Dalam hati ia mengobarkan semangat tanpa henti, meyakinkan diri sendiri untuk tetap berdiri melewati apa saja yang akan Tuhan ujikan kepada dirinya nanti. Berkali-kali ia menghembuskan nafas lega, sebelum pada akhirnya setiap harap yang tengah coba ia hirup itu menjadi sesak kala dering ponsel yang terdengar mendesak itu memukulnya telak.
“Halo, Ra,” Suara lirih sahabatnya di ujung sana terdengar sangat asing.
“Iya, ada apa Via? Tumben telfon,” Balas Jenna merasa janggal.
“Kamu udah denger kabar Tirta kecelakaan belum?” Mendengar suara yang terdengar penuh keraguan di seberang, Jenna memilih untuk tidak menganggapnya dengan serius.
“Hah? Orang tadi aja pas aku mau berangkat dia chat nyuruh hati-hati, kok.” Apa yang keluar dari mulutnya adalah bukan bagian daripada hatinya yang tengah berdesir takut, keberaniannya kembali menciut.
“Tirta udah ga ada, Ra.” Kalimat yang dilontarkan Via berhasil membuat Jenna membeku.
Tombol merah di ponsel itu Jenna tekan segera, kemudian dengan tangan gemetar ia membuka kembali room chatnya dengan Tirta, dan melihat spam chat darinya yang masih belum ada jawaban. Ia menekan tombol telepon berulang kali dengan frustasi.
“Ga aktif, ga aktif, ga aktif, kenapa ga aktif..” racaunya frustasi.
Ia masih belum percaya sebelum pada akhirnya adiknya mengirimkan foto Tirta dengan balutan seragam rumah sakit dan terbujur tidak berdaya. Seketika tangannya gemetar, tatapannya kosong, segala kenangaan menggenang di kepalanya, segala kemesit ditempa pada hatinya. Ia menangis seakan tiada seorangpun yang bisa menolongnya.

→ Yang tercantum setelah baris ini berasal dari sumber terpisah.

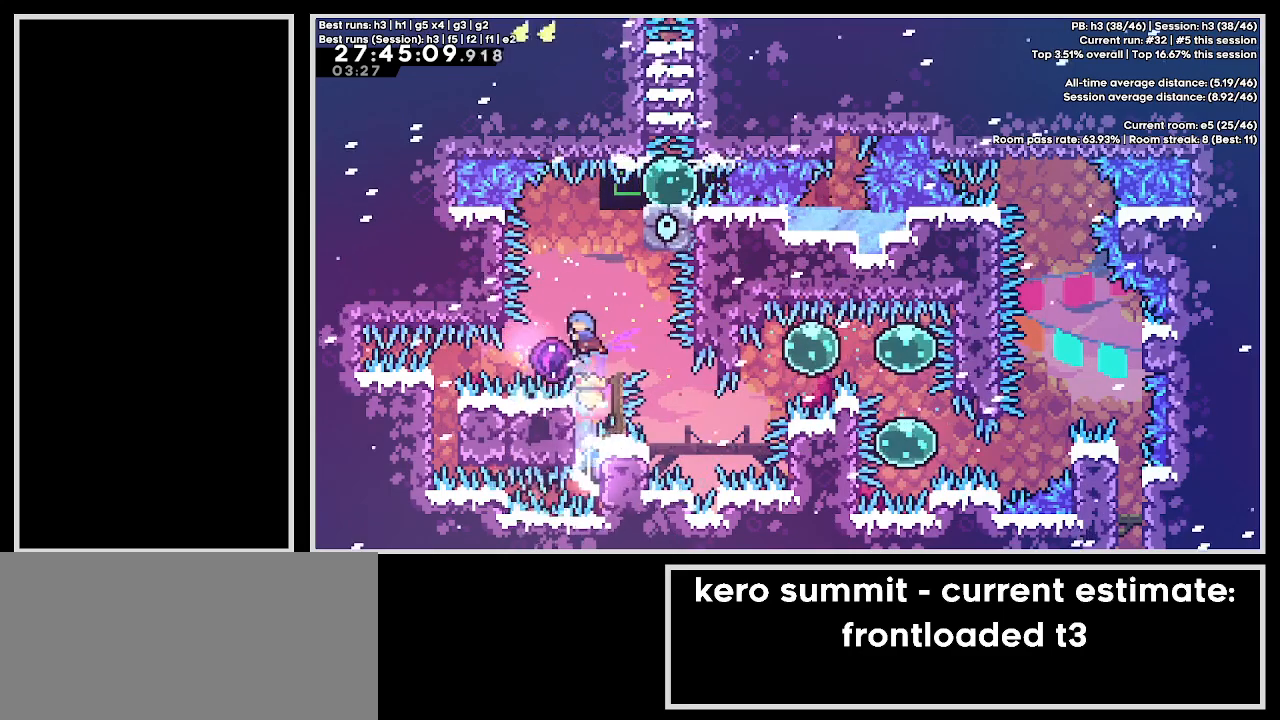
{"keys": [], "events": [[17, "left", "down"], [167, "left", "up"]]}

“Tuhan, aku baru saja berdoa untuk segala hal yang baik, tapi kenapa..”
“Aku bahkan belum meminta maaf, aku belum berterima kasih, aku belum kasih tahu ke dia kalo aku sayang banget sama dia terlepas dari kesulitan yang menempa kita..”
“Kenapa Tuhan ambil kamu dari aku, Ta? Kenapa Tuhan ambil orang yang ketulusannya bisa aku rasain?”

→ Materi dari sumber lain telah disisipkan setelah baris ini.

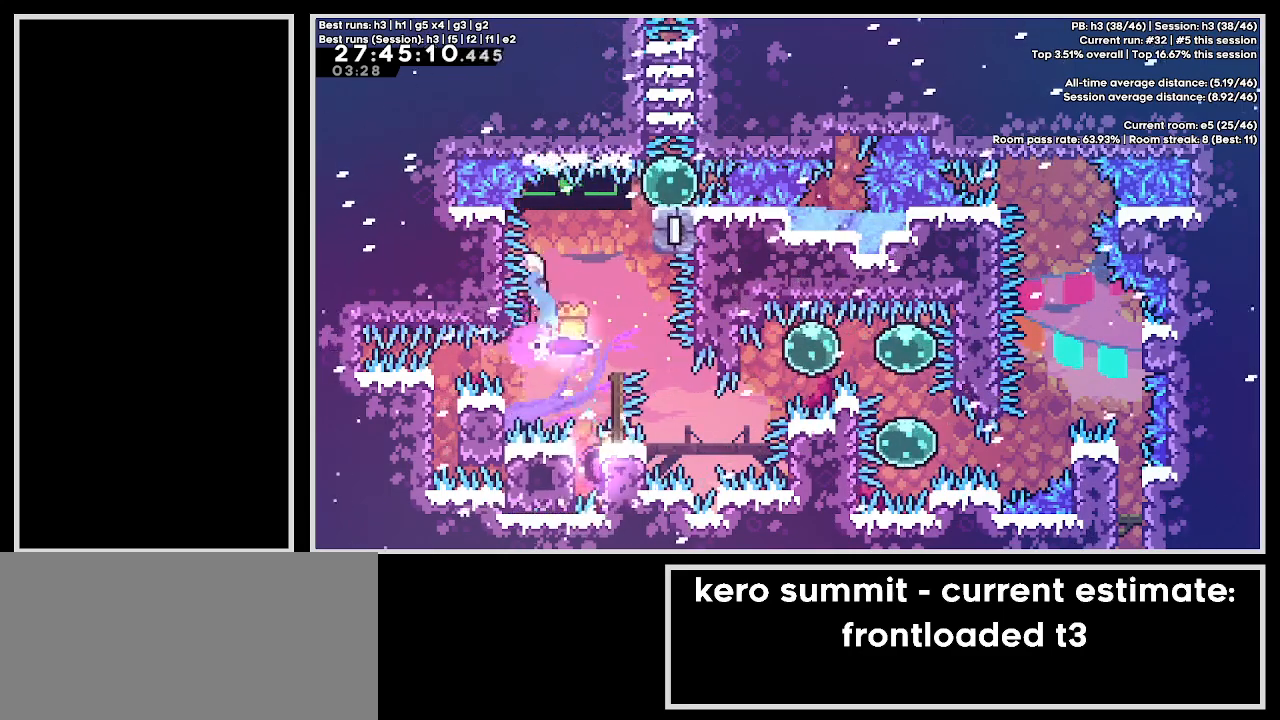
{"keys": ["demo", "right"], "events": [[417, "right", "down"], [467, "demo", "down"]]}
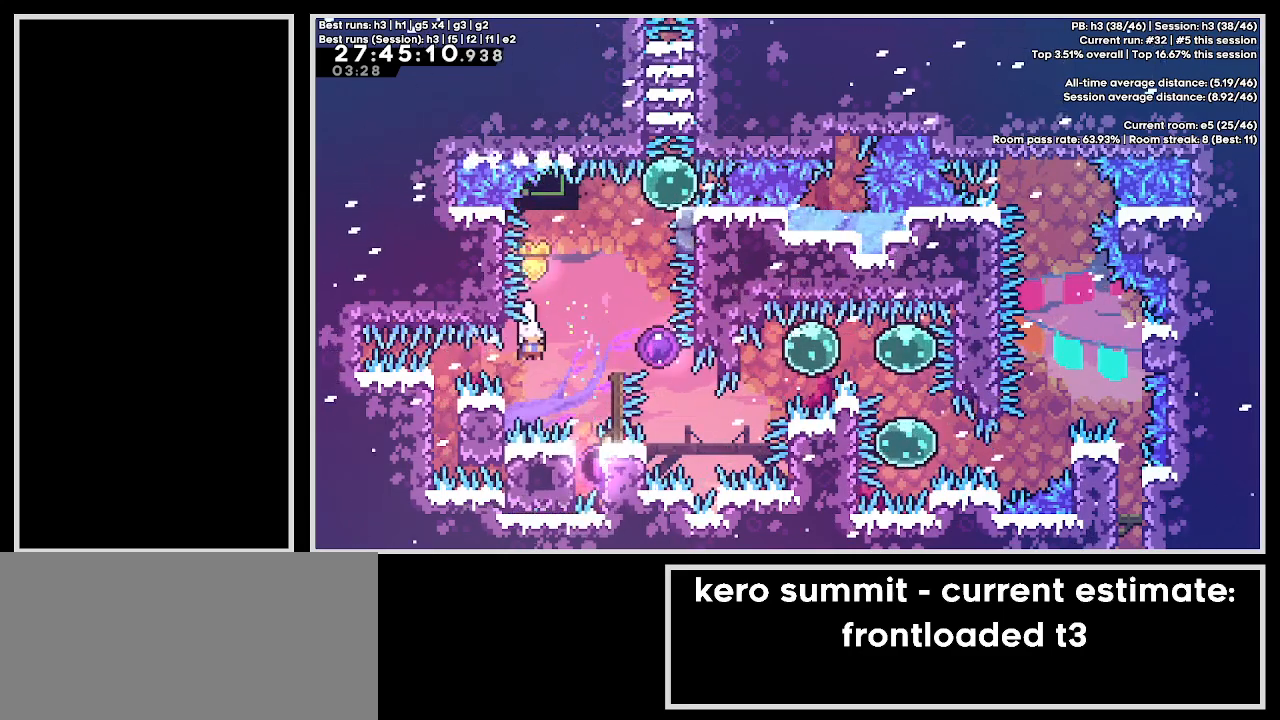
{"keys": [], "events": [[167, "demo", "up"], [167, "right", "up"]]}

Jenna terus meracau, kacau. Harapan yang baru saja ia hantarkan dengan doa dan senyuman langsung dipatahkan. Ia menangis di sudut kamar itu tanpa bisa kembali, entah ke rumah atau masa sebelum ponsel itu berbunyi. Sejak saat itu, yang ia partanyakan adalah ‘Mulai dari mana kesalahan itu?’, ‘Apakah ini cara Tuhan mengabulkan doa mereka?’
Butuh waktu lama untuk Jenna bisa menjelaskan pada dirinya sendiri tentang arti kehilangan, tentang arti kepergiannya. Bahwa itu semua bergantung pada sudut pandang kita melihat kematian itu sendiri. Jenna memilih belajar menerima, lalu ingin percaya bahwa yang telah digariskan adalah yang terbaik untuk Tirta. Seperti saat ini, Jenna bangkit dari sujudnya, mengadahkan tangan memohon untuk dikembalikan menjadi orang yang berdoa, karena barangkali ia melangkah terlalu jauh sebelumnya.
“Tidak apa, aku akan menjadi lebih baik dengan mengingatmu. Benar seperti katamu, di ujung jalan ini, jika bukan kebahagiaan, maka kita akan menemukan sebuah pelajaran. Aku tidak akan hancur untuk kesekian kalinya dengan mencaci ketidakadilan Tuhan.” Gumamnya.
Tidak ada yang pernah baik-baik saja dengan kehilangan orang yang kita sayang. Bahkan yang lebih menyakitkan dari pada itu adalah kehilangan orang yang menyayangi kita. Tapi, yang paling ujung dan paling pasti dari kehidupan adalah kematian itu sendiri. Perihal kehilangan, itu adalah sebuah kepahitan, tapi bisa jadi juga merupakan pertolongan bagi yang berpulang. Pilih saja dari sudut pandang mana kamu ingin menilainya. Pilih saja ingin hancur atau memperbaiki diri bersama kepergiannya.